──────── DATA EXTRACT ────────
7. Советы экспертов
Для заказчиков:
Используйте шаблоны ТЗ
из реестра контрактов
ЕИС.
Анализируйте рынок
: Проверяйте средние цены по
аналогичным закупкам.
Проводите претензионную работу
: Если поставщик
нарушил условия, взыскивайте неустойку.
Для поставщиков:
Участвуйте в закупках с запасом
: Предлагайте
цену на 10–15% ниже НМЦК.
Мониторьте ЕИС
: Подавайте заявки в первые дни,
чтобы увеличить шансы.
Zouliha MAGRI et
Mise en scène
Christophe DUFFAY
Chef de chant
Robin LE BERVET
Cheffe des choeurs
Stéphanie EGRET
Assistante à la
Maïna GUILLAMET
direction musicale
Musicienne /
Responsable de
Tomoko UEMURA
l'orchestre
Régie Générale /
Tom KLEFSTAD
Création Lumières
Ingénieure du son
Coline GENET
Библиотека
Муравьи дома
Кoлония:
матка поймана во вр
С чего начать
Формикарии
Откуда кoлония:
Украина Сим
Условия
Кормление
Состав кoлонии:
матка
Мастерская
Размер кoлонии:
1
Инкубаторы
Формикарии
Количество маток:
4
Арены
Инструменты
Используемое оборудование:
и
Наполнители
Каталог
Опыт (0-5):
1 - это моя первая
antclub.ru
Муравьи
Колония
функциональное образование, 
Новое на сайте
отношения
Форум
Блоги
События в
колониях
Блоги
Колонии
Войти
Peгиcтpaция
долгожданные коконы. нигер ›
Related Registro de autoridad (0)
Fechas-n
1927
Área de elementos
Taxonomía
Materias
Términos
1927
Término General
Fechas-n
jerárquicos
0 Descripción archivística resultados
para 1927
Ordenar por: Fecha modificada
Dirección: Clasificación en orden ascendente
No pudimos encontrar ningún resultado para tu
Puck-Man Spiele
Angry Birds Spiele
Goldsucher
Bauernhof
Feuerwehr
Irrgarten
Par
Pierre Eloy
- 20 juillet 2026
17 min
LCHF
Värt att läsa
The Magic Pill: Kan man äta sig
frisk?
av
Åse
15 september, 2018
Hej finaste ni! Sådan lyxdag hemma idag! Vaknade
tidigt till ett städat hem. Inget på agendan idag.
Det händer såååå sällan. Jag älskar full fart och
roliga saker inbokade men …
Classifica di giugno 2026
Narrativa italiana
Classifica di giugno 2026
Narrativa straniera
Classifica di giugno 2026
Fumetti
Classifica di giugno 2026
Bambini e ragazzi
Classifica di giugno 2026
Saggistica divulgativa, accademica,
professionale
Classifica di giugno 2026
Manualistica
────────
### WHAT IS REQUIRED
Only lines containing the word "Narrativa" should appear in the answer, and every such line from the records above must be there.

### FINISHED EXERCISE
Narrativa italiana
Narrativa straniera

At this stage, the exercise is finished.